[Dataset entries]
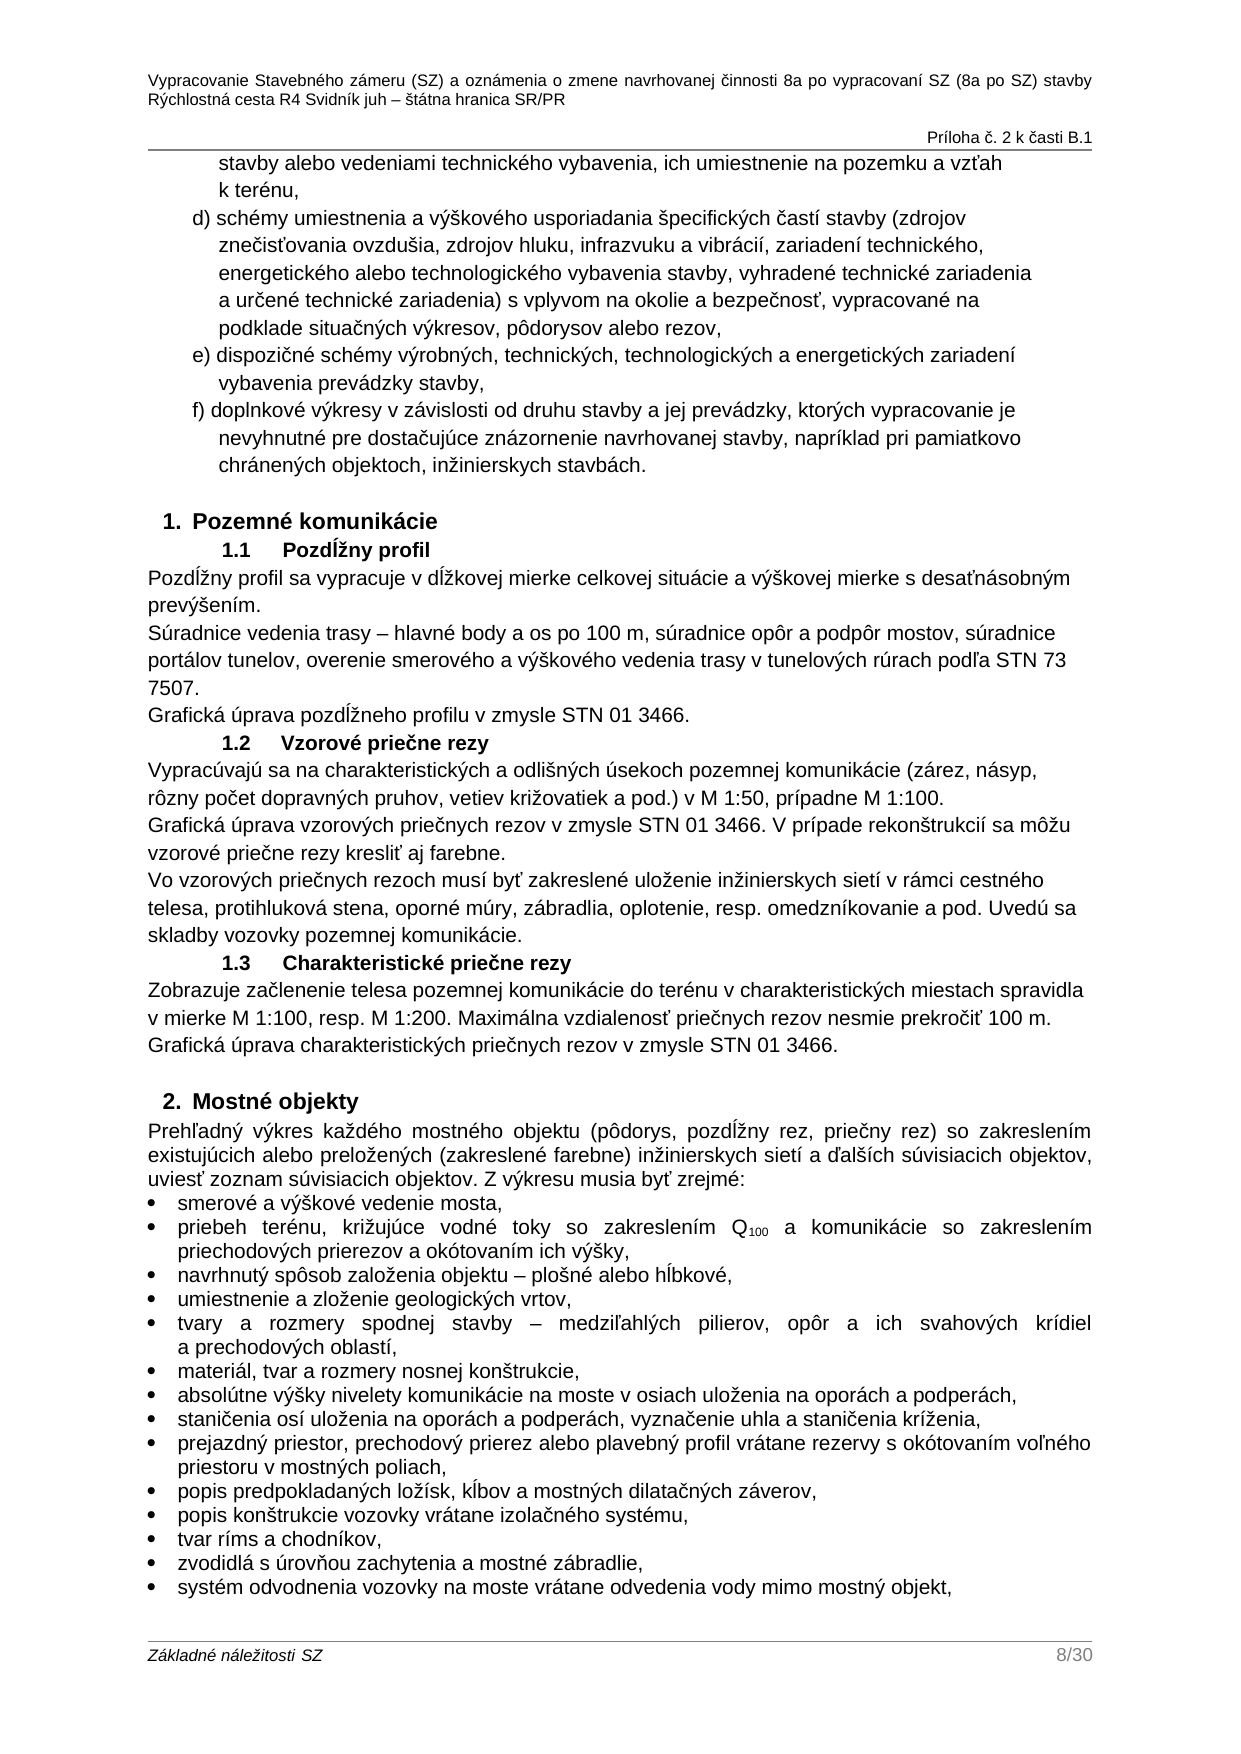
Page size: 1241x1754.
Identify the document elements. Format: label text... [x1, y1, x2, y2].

text Grafická úprava charakteristických priečnych rezov v zmysle STN 01 3466. [148, 1033, 1092, 1057]
text Pozdĺžny profil sa vypracuje v dĺžkovej mierke celkovej situácie a výškovej mierke s desaťnásobným prevýšením. [148, 566, 1092, 617]
list tvar ríms a chodníkov, [148, 1527, 1092, 1551]
list prejazdný priestor, prechodový prierez alebo plavebný profil vrátane rezervy s okótovaním voľného priestoru v mostných poliach, [148, 1431, 1092, 1479]
text Grafická úprava pozdĺžneho profilu v zmysle STN 01 3466. [148, 703, 1092, 727]
text f) doplnkové výkresy v závislosti od druhu stavby a jej prevádzky, ktorých vypracovanie je [148, 398, 1092, 422]
list materiál, tvar a rozmery nosnej konštrukcie, [148, 1359, 1092, 1383]
text k terénu, [148, 178, 1092, 202]
text podklade situačných výkresov, pôdorysov alebo rezov, [148, 316, 1092, 339]
text Prehľadný výkres každého mostného objektu (pôdorys, pozdĺžny rez, priečny rez) so zakreslením existujúcich alebo preložených (zakreslené farebne) inžinierskych sietí a ďalších súvisiacich objektov, uviesť zoznam súvisiacich objektov. Z výkresu musia byť zrejmé: [148, 1118, 1092, 1190]
text Zobrazuje začlenenie telesa pozemnej komunikácie do terénu v charakteristických miestach spravidla v mierke M 1:100, resp. M 1:200. Maximálna vzdialenosť priečnych rezov nesmie prekročiť 100 m. [148, 978, 1092, 1030]
list Mostné objekty [162, 1088, 1092, 1115]
list staničenia osí uloženia na oporách a podperách, vyznačenie uhla a staničenia kríženia, [148, 1407, 1092, 1431]
text Súradnice vedenia trasy – hlavné body a os po 100 m, súradnice opôr a podpôr mostov, súradnice portálov tunelov, overenie smerového a výškového vedenia trasy v tunelových rúrach podľa STN 73 7507. [148, 621, 1092, 700]
list systém odvodnenia vozovky na moste vrátane odvedenia vody mimo mostný objekt, [148, 1575, 1092, 1599]
text energetického alebo technologického vybavenia stavby, vyhradené technické zariadenia [148, 261, 1092, 284]
text znečisťovania ovzdušia, zdrojov hluku, infrazvuku a vibrácií, zariadení technického, [148, 233, 1092, 257]
list smerové a výškové vedenie mosta, [148, 1190, 1092, 1214]
text nevyhnutné pre dostačujúce znázornenie navrhovanej stavby, napríklad pri pamiatkovo [148, 426, 1092, 449]
list popis konštrukcie vozovky vrátane izolačného systému, [148, 1503, 1092, 1527]
list umiestnenie a zloženie geologických vrtov, [148, 1287, 1092, 1311]
list Vzorové priečne rezy [222, 731, 1092, 755]
list popis predpokladaných ložísk, kĺbov a mostných dilatačných záverov, [148, 1479, 1092, 1503]
list Pozemné komunikácie [162, 508, 1092, 534]
text a určené technické zariadenia) s vplyvom na okolie a bezpečnosť, vypracované na [148, 288, 1092, 312]
text Vypracúvajú sa na charakteristických a odlišných úsekoch pozemnej komunikácie (zárez, násyp, rôzny počet dopravných pruhov, vetiev križovatiek a pod.) v M 1:50, prípadne M 1:100. [148, 758, 1092, 810]
text vybavenia prevádzky stavby, [148, 371, 1092, 394]
list Pozdĺžny profil [222, 538, 1092, 562]
list priebeh terénu, križujúce vodné toky so zakreslením Q100 a komunikácie so zakreslením priechodových prierezov a okótovaním ich výšky, [148, 1214, 1092, 1262]
text Vo vzorových priečnych rezoch musí byť zakreslené uloženie inžinierskych sietí v rámci cestného telesa, protihluková stena, oporné múry, zábradlia, oplotenie, resp. omedzníkovanie a pod. Uvedú sa skladby vozovky pozemnej komunikácie. [148, 868, 1092, 947]
list tvary a rozmery spodnej stavby – medziľahlých pilierov, opôr a ich svahových krídiel a prechodových oblastí, [148, 1311, 1092, 1359]
list navrhnutý spôsob založenia objektu – plošné alebo hĺbkové, [148, 1262, 1092, 1287]
list Charakteristické priečne rezy [222, 951, 1092, 975]
list zvodidlá s úrovňou zachytenia a mostné zábradlie, [148, 1551, 1092, 1575]
text stavby alebo vedeniami technického vybavenia, ich umiestnenie na pozemku a vzťah [148, 151, 1092, 174]
text Grafická úprava vzorových priečnych rezov v zmysle STN 01 3466. V prípade rekonštrukcií sa môžu vzorové priečne rezy kresliť aj farebne. [148, 813, 1092, 865]
text e) dispozičné schémy výrobných, technických, technologických a energetických zariadení [148, 343, 1092, 367]
list absolútne výšky nivelety komunikácie na moste v osiach uloženia na oporách a podperách, [148, 1383, 1092, 1407]
text d) schémy umiestnenia a výškového usporiadania špecifických častí stavby (zdrojov [148, 206, 1092, 229]
text chránených objektoch, inžinierskych stavbách. [148, 453, 1092, 477]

(Assigned task) Leaving out the pictures, output each line above exactly as it is.

(Problem solution)
Page size: 1241x1754.
Identify the document elements. Format: label text... [x1, y1, x2, y2].

text Grafická úprava charakteristických priečnych rezov v zmysle STN 01 3466. [148, 1033, 1092, 1057]
text Pozdĺžny profil sa vypracuje v dĺžkovej mierke celkovej situácie a výškovej mierke s desaťnásobným prevýšením. [148, 566, 1092, 617]
list tvar ríms a chodníkov, [148, 1527, 1092, 1551]
list prejazdný priestor, prechodový prierez alebo plavebný profil vrátane rezervy s okótovaním voľného priestoru v mostných poliach, [148, 1431, 1092, 1479]
text Grafická úprava pozdĺžneho profilu v zmysle STN 01 3466. [148, 703, 1092, 727]
text f) doplnkové výkresy v závislosti od druhu stavby a jej prevádzky, ktorých vypracovanie je [148, 398, 1092, 422]
list materiál, tvar a rozmery nosnej konštrukcie, [148, 1359, 1092, 1383]
text k terénu, [148, 178, 1092, 202]
text podklade situačných výkresov, pôdorysov alebo rezov, [148, 316, 1092, 339]
text Prehľadný výkres každého mostného objektu (pôdorys, pozdĺžny rez, priečny rez) so zakreslením existujúcich alebo preložených (zakreslené farebne) inžinierskych sietí a ďalších súvisiacich objektov, uviesť zoznam súvisiacich objektov. Z výkresu musia byť zrejmé: [148, 1118, 1092, 1190]
text Zobrazuje začlenenie telesa pozemnej komunikácie do terénu v charakteristických miestach spravidla v mierke M 1:100, resp. M 1:200. Maximálna vzdialenosť priečnych rezov nesmie prekročiť 100 m. [148, 978, 1092, 1030]
list Mostné objekty [162, 1088, 1092, 1115]
list staničenia osí uloženia na oporách a podperách, vyznačenie uhla a staničenia kríženia, [148, 1407, 1092, 1431]
text Súradnice vedenia trasy – hlavné body a os po 100 m, súradnice opôr a podpôr mostov, súradnice portálov tunelov, overenie smerového a výškového vedenia trasy v tunelových rúrach podľa STN 73 7507. [148, 621, 1092, 700]
list systém odvodnenia vozovky na moste vrátane odvedenia vody mimo mostný objekt, [148, 1575, 1092, 1599]
text energetického alebo technologického vybavenia stavby, vyhradené technické zariadenia [148, 261, 1092, 284]
text znečisťovania ovzdušia, zdrojov hluku, infrazvuku a vibrácií, zariadení technického, [148, 233, 1092, 257]
list smerové a výškové vedenie mosta, [148, 1190, 1092, 1214]
text nevyhnutné pre dostačujúce znázornenie navrhovanej stavby, napríklad pri pamiatkovo [148, 426, 1092, 449]
list popis konštrukcie vozovky vrátane izolačného systému, [148, 1503, 1092, 1527]
list umiestnenie a zloženie geologických vrtov, [148, 1287, 1092, 1311]
list Vzorové priečne rezy [222, 731, 1092, 755]
list popis predpokladaných ložísk, kĺbov a mostných dilatačných záverov, [148, 1479, 1092, 1503]
list Pozemné komunikácie [162, 508, 1092, 534]
text a určené technické zariadenia) s vplyvom na okolie a bezpečnosť, vypracované na [148, 288, 1092, 312]
text Vypracúvajú sa na charakteristických a odlišných úsekoch pozemnej komunikácie (zárez, násyp, rôzny počet dopravných pruhov, vetiev križovatiek a pod.) v M 1:50, prípadne M 1:100. [148, 758, 1092, 810]
text vybavenia prevádzky stavby, [148, 371, 1092, 394]
list Pozdĺžny profil [222, 538, 1092, 562]
list priebeh terénu, križujúce vodné toky so zakreslením Q100 a komunikácie so zakreslením priechodových prierezov a okótovaním ich výšky, [148, 1214, 1092, 1262]
text Vo vzorových priečnych rezoch musí byť zakreslené uloženie inžinierskych sietí v rámci cestného telesa, protihluková stena, oporné múry, zábradlia, oplotenie, resp. omedzníkovanie a pod. Uvedú sa skladby vozovky pozemnej komunikácie. [148, 868, 1092, 947]
list tvary a rozmery spodnej stavby – medziľahlých pilierov, opôr a ich svahových krídiel a prechodových oblastí, [148, 1311, 1092, 1359]
list navrhnutý spôsob založenia objektu – plošné alebo hĺbkové, [148, 1262, 1092, 1287]
list Charakteristické priečne rezy [222, 951, 1092, 975]
list zvodidlá s úrovňou zachytenia a mostné zábradlie, [148, 1551, 1092, 1575]
text stavby alebo vedeniami technického vybavenia, ich umiestnenie na pozemku a vzťah [148, 151, 1092, 174]
text Grafická úprava vzorových priečnych rezov v zmysle STN 01 3466. V prípade rekonštrukcií sa môžu vzorové priečne rezy kresliť aj farebne. [148, 813, 1092, 865]
text e) dispozičné schémy výrobných, technických, technologických a energetických zariadení [148, 343, 1092, 367]
list absolútne výšky nivelety komunikácie na moste v osiach uloženia na oporách a podperách, [148, 1383, 1092, 1407]
text d) schémy umiestnenia a výškového usporiadania špecifických častí stavby (zdrojov [148, 206, 1092, 229]
text chránených objektoch, inžinierskych stavbách. [148, 453, 1092, 477]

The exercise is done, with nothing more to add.